• [Your goal]
Reproduce the items below with every "chart" changed to "graph", keeping everything else unchanged.

........

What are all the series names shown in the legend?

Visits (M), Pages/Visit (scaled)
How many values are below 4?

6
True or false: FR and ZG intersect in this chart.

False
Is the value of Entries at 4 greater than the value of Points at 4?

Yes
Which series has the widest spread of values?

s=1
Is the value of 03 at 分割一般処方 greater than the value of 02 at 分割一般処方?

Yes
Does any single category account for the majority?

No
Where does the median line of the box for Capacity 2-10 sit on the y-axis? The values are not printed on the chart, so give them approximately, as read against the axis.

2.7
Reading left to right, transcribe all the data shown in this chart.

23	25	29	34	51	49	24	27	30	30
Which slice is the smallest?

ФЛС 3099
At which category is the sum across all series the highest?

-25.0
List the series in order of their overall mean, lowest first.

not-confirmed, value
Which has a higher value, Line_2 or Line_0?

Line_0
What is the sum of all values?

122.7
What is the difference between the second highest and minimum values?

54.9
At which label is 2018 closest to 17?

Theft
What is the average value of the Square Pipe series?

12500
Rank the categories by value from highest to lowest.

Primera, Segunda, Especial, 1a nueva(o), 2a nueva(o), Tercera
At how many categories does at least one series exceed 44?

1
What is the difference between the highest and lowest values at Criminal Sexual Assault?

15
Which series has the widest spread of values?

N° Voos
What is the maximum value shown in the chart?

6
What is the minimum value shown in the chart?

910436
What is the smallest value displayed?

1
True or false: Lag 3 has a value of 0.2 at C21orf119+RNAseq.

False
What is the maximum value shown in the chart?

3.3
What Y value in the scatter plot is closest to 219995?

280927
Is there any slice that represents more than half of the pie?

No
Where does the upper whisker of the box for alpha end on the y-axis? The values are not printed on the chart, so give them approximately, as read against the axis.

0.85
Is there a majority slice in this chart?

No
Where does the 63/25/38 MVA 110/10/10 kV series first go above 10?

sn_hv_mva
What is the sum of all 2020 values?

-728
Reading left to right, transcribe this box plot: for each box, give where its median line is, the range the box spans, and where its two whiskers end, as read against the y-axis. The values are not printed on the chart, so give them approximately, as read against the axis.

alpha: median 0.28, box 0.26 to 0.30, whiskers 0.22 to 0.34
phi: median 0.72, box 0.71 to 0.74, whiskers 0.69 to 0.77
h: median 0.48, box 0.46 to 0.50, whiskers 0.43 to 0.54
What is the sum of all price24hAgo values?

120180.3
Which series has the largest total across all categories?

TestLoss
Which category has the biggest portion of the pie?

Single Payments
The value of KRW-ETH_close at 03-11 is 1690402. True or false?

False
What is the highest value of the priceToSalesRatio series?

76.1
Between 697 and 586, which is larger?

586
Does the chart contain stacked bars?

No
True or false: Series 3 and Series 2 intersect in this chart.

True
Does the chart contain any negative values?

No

........

• [Answer area]
What are all the series names shown in the legend?

Visits (M), Pages/Visit (scaled)
How many values are below 4?

6
True or false: FR and ZG intersect in this graph.

False
Is the value of Entries at 4 greater than the value of Points at 4?

Yes
Which series has the widest spread of values?

s=1
Is the value of 03 at 分割一般処方 greater than the value of 02 at 分割一般処方?

Yes
Does any single category account for the majority?

No
Where does the median line of the box for Capacity 2-10 sit on the y-axis? The values are not printed on the graph, so give them approximately, as read against the axis.

2.7
Reading left to right, transcribe all the data shown in this graph.

23	25	29	34	51	49	24	27	30	30
Which slice is the smallest?

ФЛС 3099
At which category is the sum across all series the highest?

-25.0
List the series in order of their overall mean, lowest first.

not-confirmed, value
Which has a higher value, Line_2 or Line_0?

Line_0
What is the sum of all values?

122.7
What is the difference between the second highest and minimum values?

54.9
At which label is 2018 closest to 17?

Theft
What is the average value of the Square Pipe series?

12500
Rank the categories by value from highest to lowest.

Primera, Segunda, Especial, 1a nueva(o), 2a nueva(o), Tercera
At how many categories does at least one series exceed 44?

1
What is the difference between the highest and lowest values at Criminal Sexual Assault?

15
Which series has the widest spread of values?

N° Voos
What is the maximum value shown in the graph?

6
What is the minimum value shown in the graph?

910436
What is the smallest value displayed?

1
True or false: Lag 3 has a value of 0.2 at C21orf119+RNAseq.

False
What is the maximum value shown in the graph?

3.3
What Y value in the scatter plot is closest to 219995?

280927
Is there any slice that represents more than half of the pie?

No
Where does the upper whisker of the box for alpha end on the y-axis? The values are not printed on the graph, so give them approximately, as read against the axis.

0.85
Is there a majority slice in this graph?

No
Where does the 63/25/38 MVA 110/10/10 kV series first go above 10?

sn_hv_mva
What is the sum of all 2020 values?

-728
Reading left to right, transcribe this box plot: for each box, give where its median line is, the range the box spans, and where its two whiskers end, as read against the y-axis. The values are not printed on the graph, so give them approximately, as read against the axis.

alpha: median 0.28, box 0.26 to 0.30, whiskers 0.22 to 0.34
phi: median 0.72, box 0.71 to 0.74, whiskers 0.69 to 0.77
h: median 0.48, box 0.46 to 0.50, whiskers 0.43 to 0.54
What is the sum of all price24hAgo values?

120180.3
Which series has the largest total across all categories?

TestLoss
Which category has the biggest portion of the pie?

Single Payments
The value of KRW-ETH_close at 03-11 is 1690402. True or false?

False
What is the highest value of the priceToSalesRatio series?

76.1
Between 697 and 586, which is larger?

586
Does the graph contain stacked bars?

No
True or false: Series 3 and Series 2 intersect in this graph.

True
Does the graph contain any negative values?

No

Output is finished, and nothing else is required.